» Текст для чтения:
········
Характерно, что именно в это время впервые появляется заметное сходство между литературными произведениями Байрона и его прозаическими записями. В дневниках, которые он писал для себя, и в письмах, которые он писал друзьям, он говорит естественно — не так, как ему представлялось правильным с «высшей» точки зрения. Поэтому между его поэзией 1807–1816 гг. и его прозой того же времени разница очень велика. Но в переломный период, совпавший с пребыванием Байрона в Швейцарии, записи его дневника иногда почти дословно совпадают со строками одновременно писавшегося «Манфреда»[46].
········
» Список позиций:

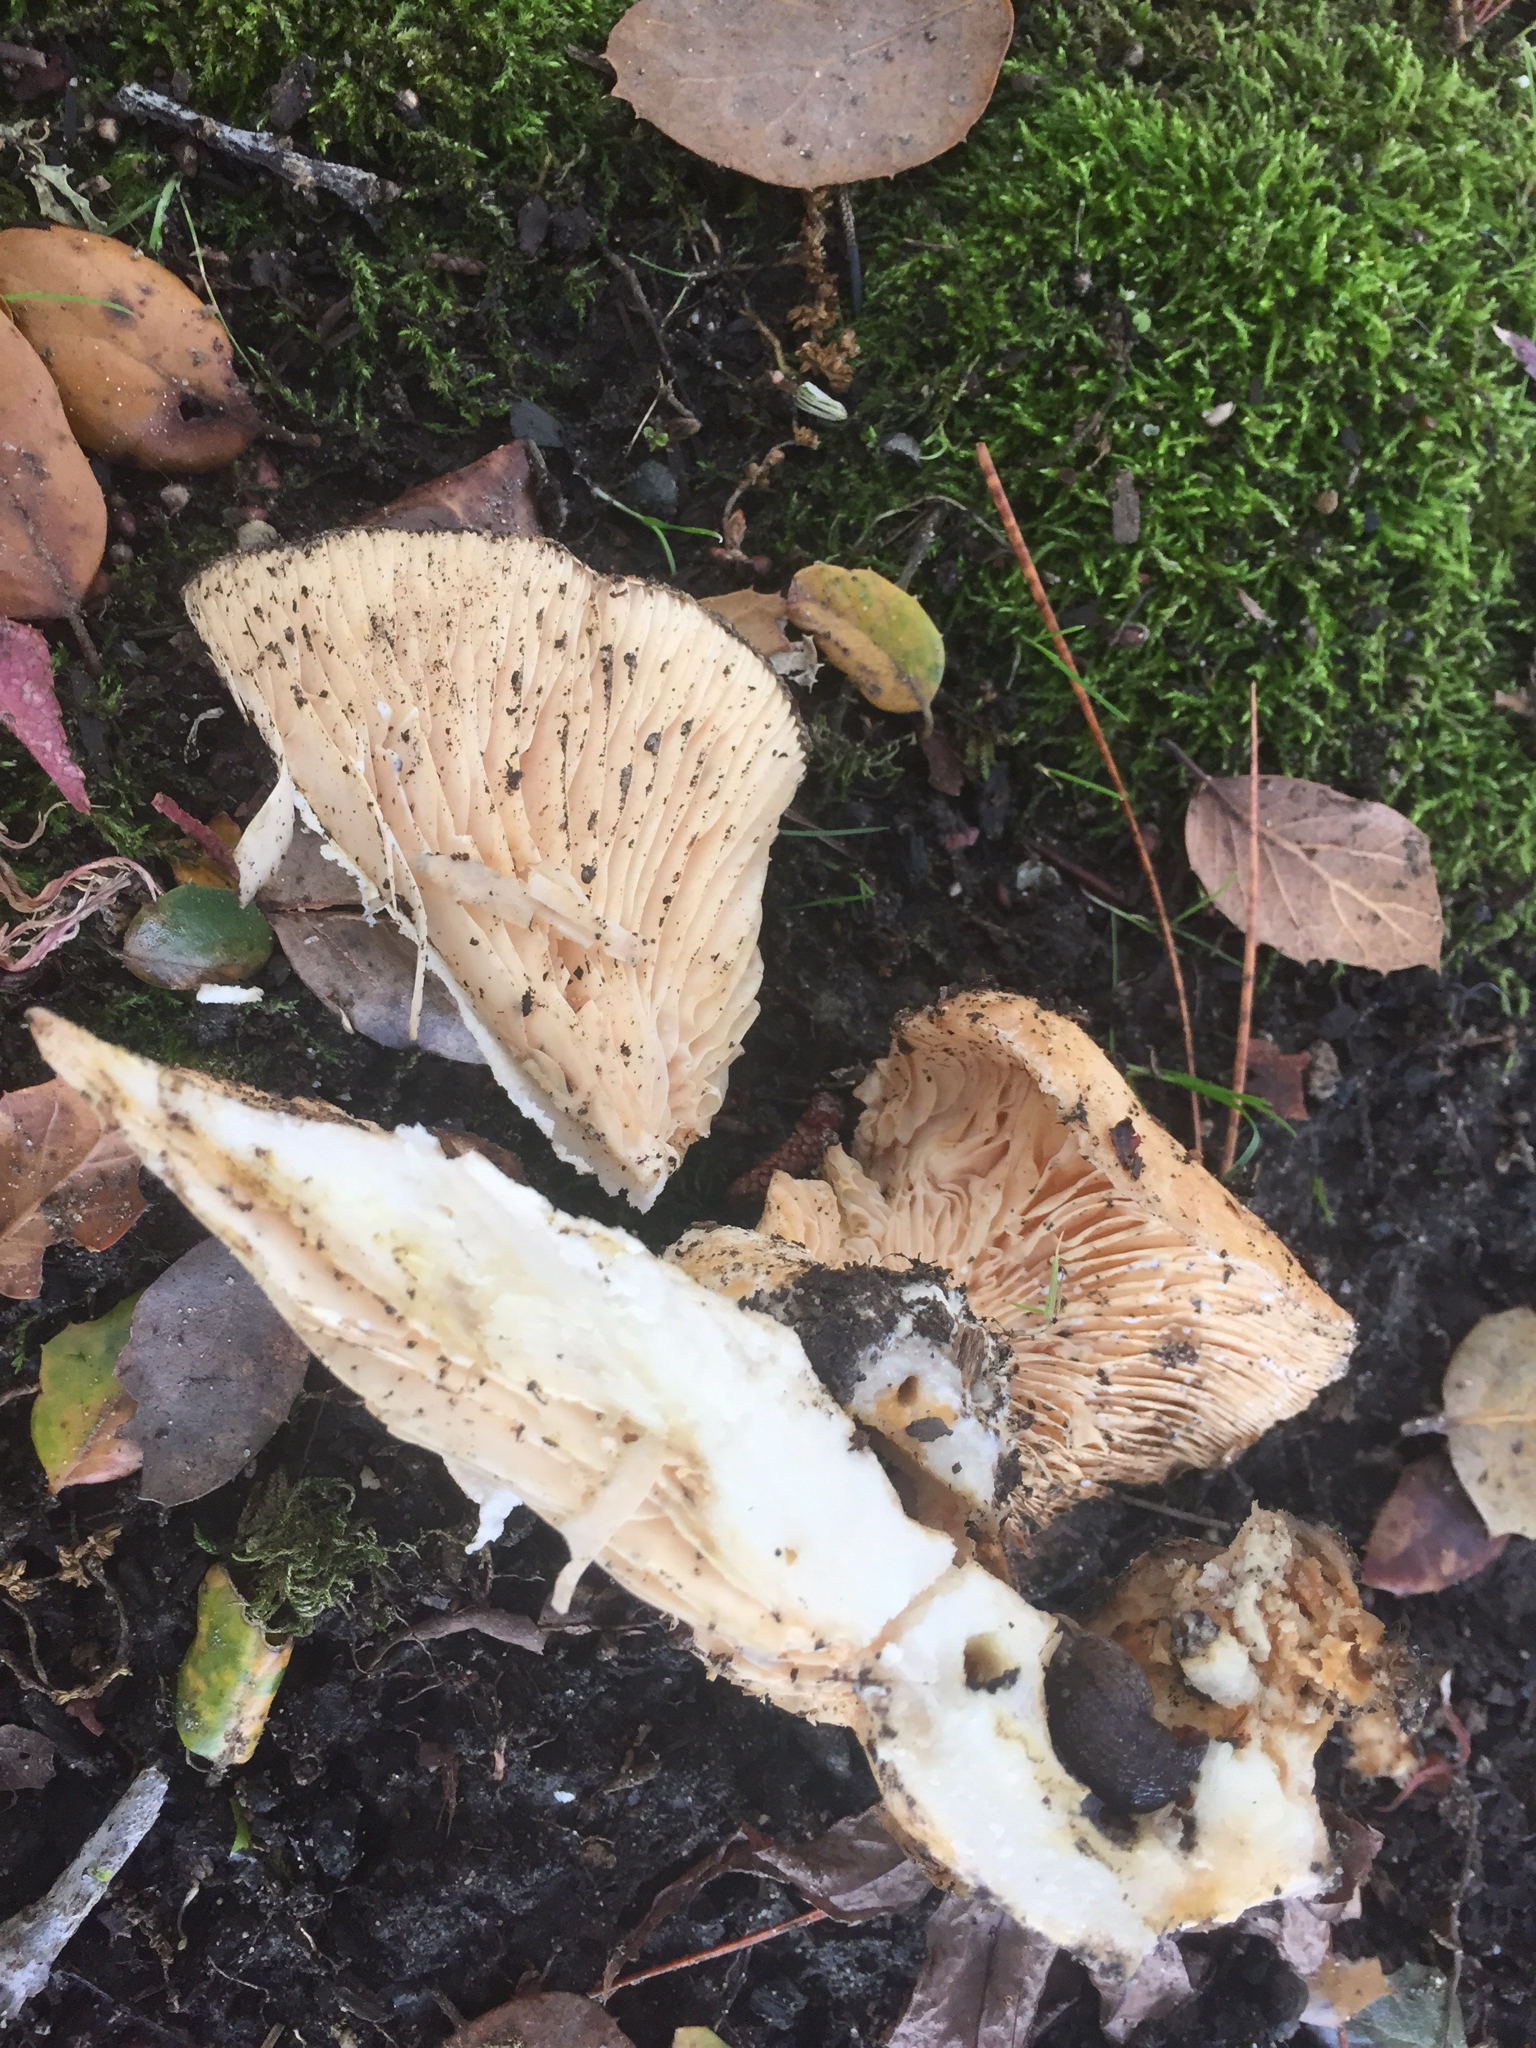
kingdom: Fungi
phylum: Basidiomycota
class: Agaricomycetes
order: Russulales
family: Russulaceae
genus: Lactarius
········
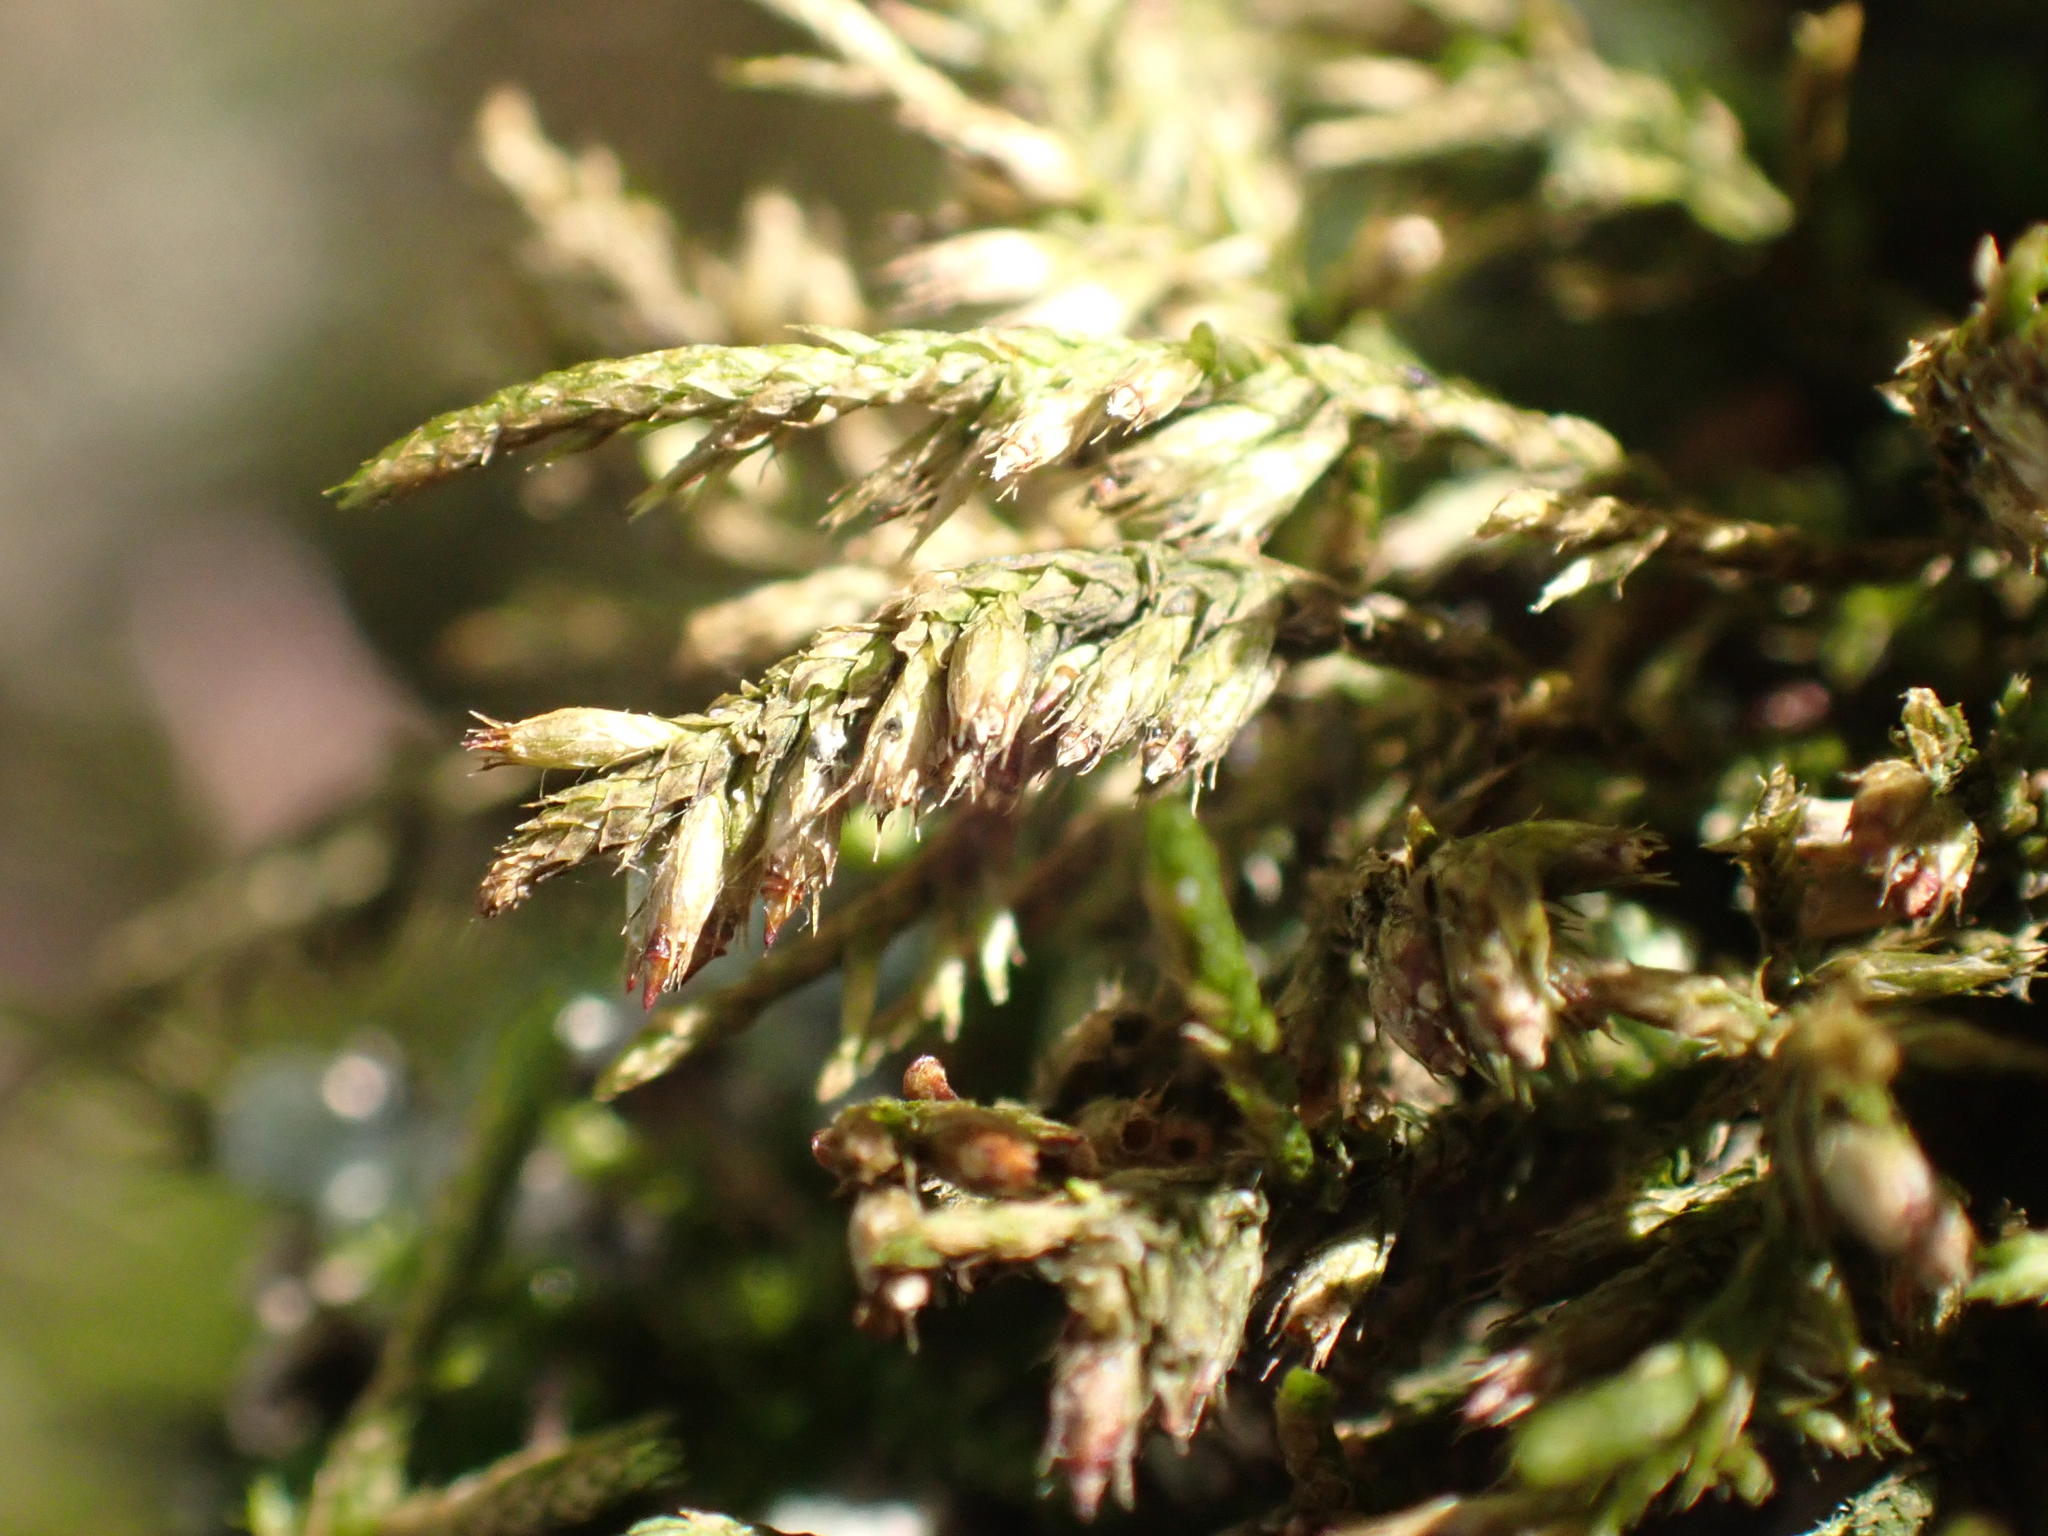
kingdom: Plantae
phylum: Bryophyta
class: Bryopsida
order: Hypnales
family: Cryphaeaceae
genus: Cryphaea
········
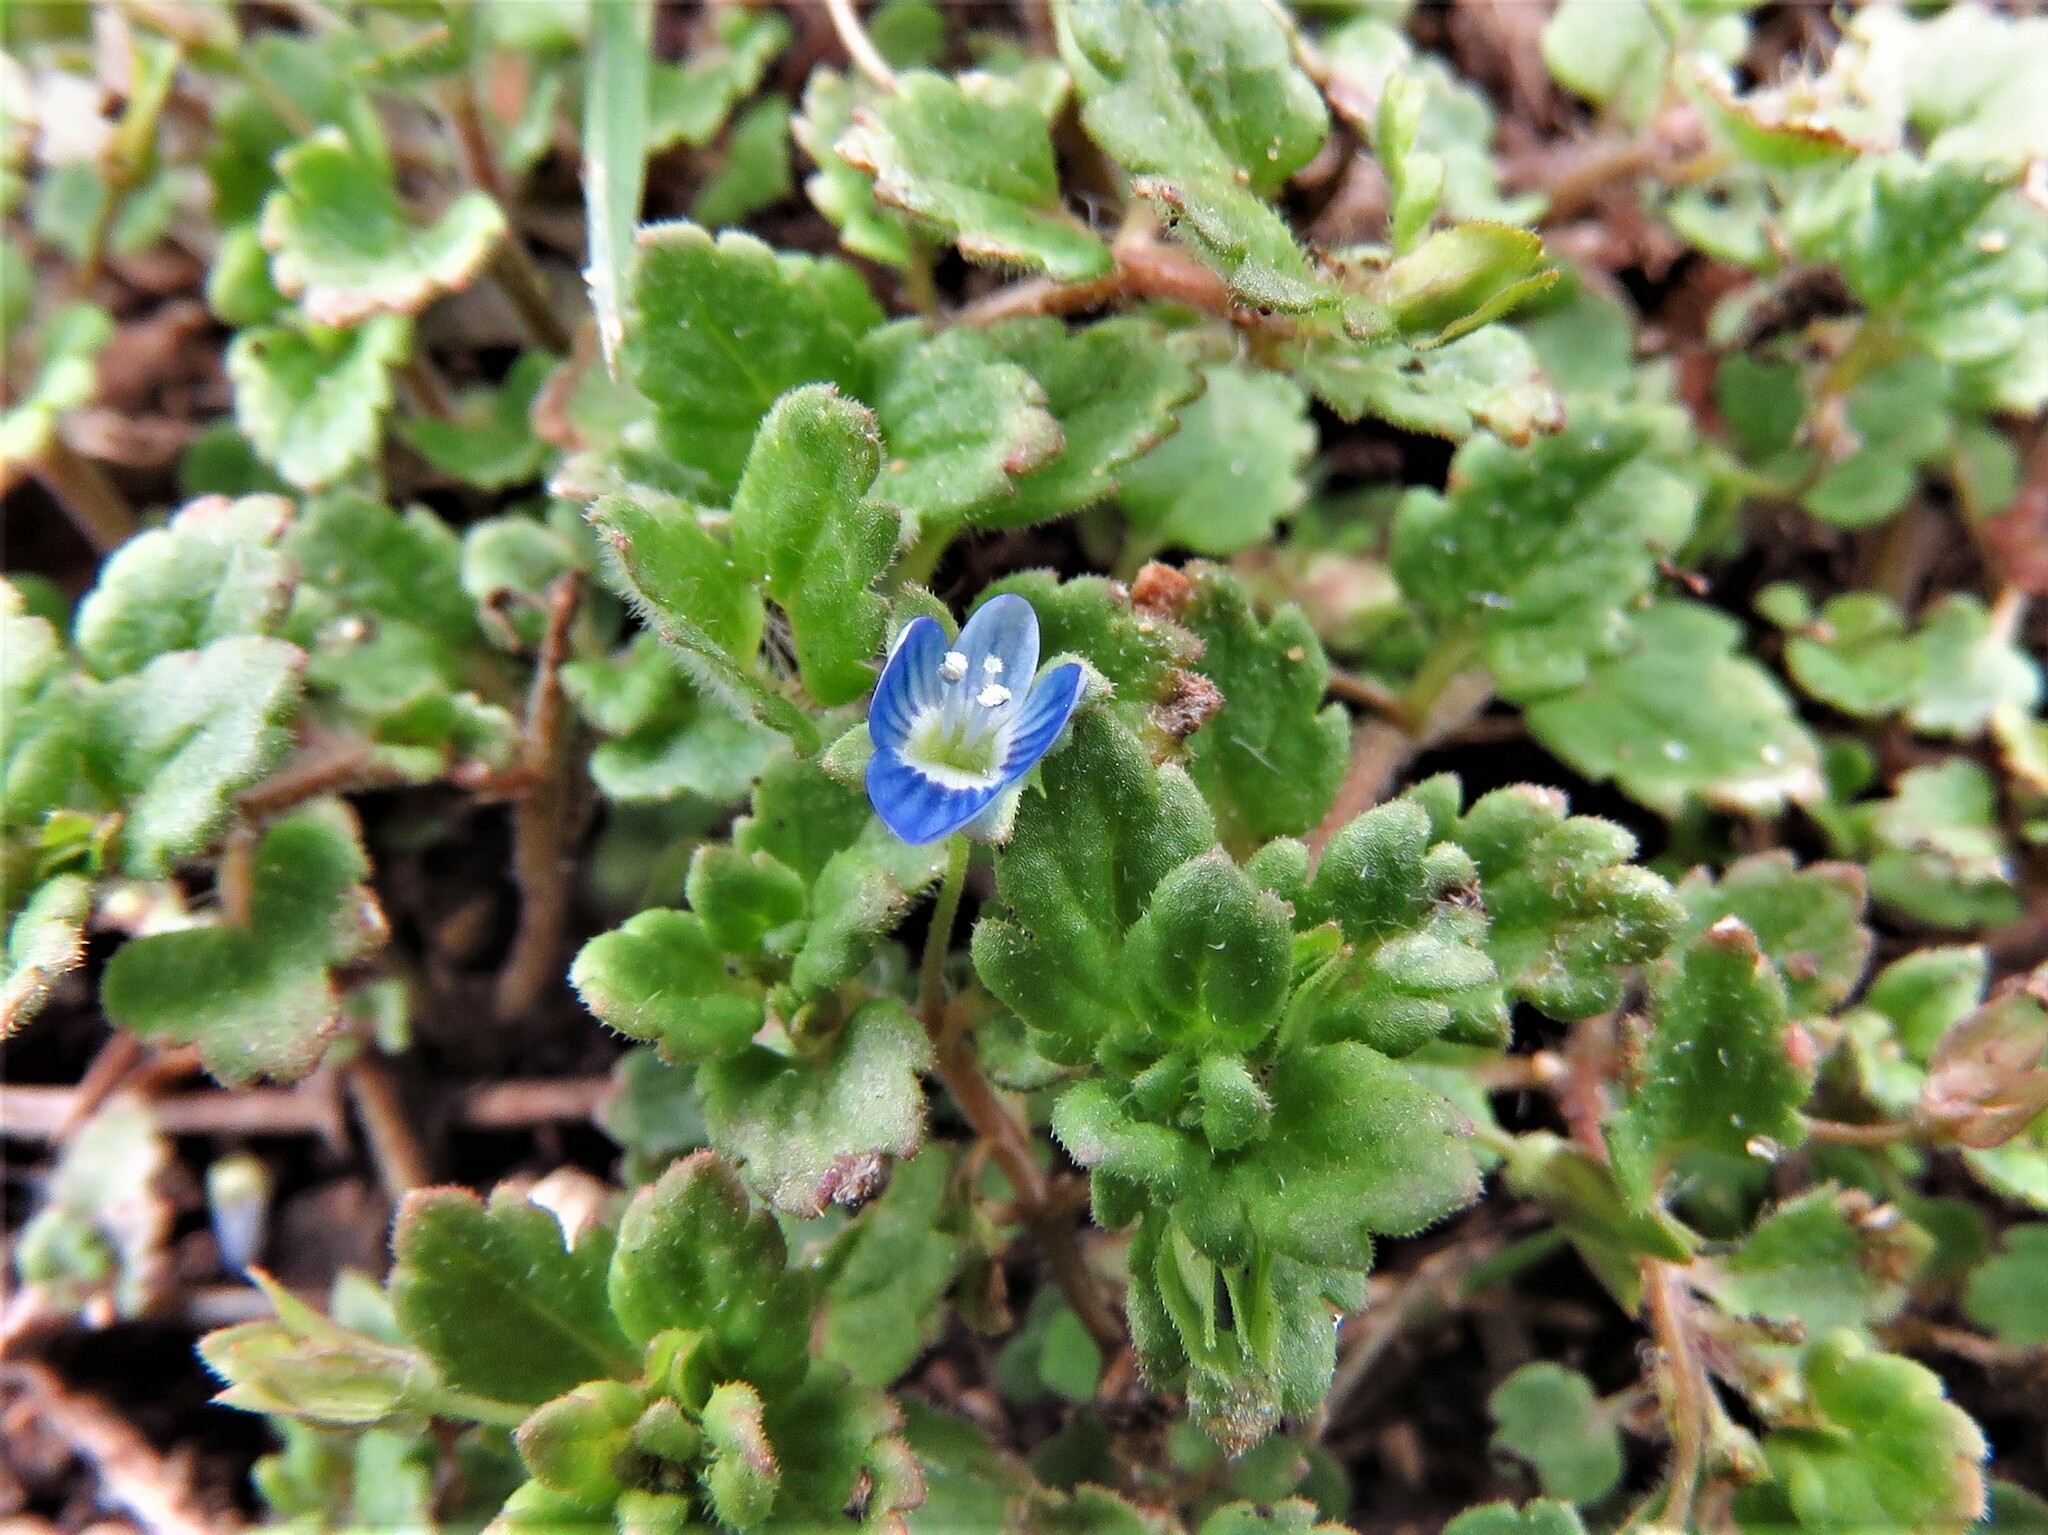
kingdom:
········
» Задания:
• A. С каким произведением, согласно тексту о Байроне, в переломный период почти дословно совпадают записи его дневника?
• B. Продолжите текст о Байроне, начав сразу после его последнего предложения.

» Ответы:
• A. С «Манфредом», который писался в то же время.

• B.
Явно уменьшается и «классичность» «Чайльд-Гарольда»: проще становится язык, смелее образы, резче авторский субъективизм. Трудно, сказать, насколько ощущал Байрон противоречие, в которое вступил по отношению к собственным предписаниям. Известно только, что он не особенно высоко оценивал свою драму, как и вообще свои произведения «швейцарских» месяцев, и высказывал сомнения в ценности поэзии. «Более почтенной» он в одном из писем объявляет прозу. Он пишет начало повести о молодом андалузце и автопортрет, составляющий начало другой повести, по почти сразу забрасывает эти попытки. В прозе ему было еще труднее отвлечься от самого себя и добиться художественного обобщения, кот; рое представлялось ему одной из важнейших задач литературы.
Осуществить эти задачи ему удалось лишь после переезда в Италию, когда он успокоился после пережитой в Англии драмы, овладел собой и твердо решил показать миру, на что он способен в политике и поэзии. «Итальянский» период — самый плодотворный период жизни Байрона, до краев полный практической и художественной деятельности. Разнообразие ее поразительно.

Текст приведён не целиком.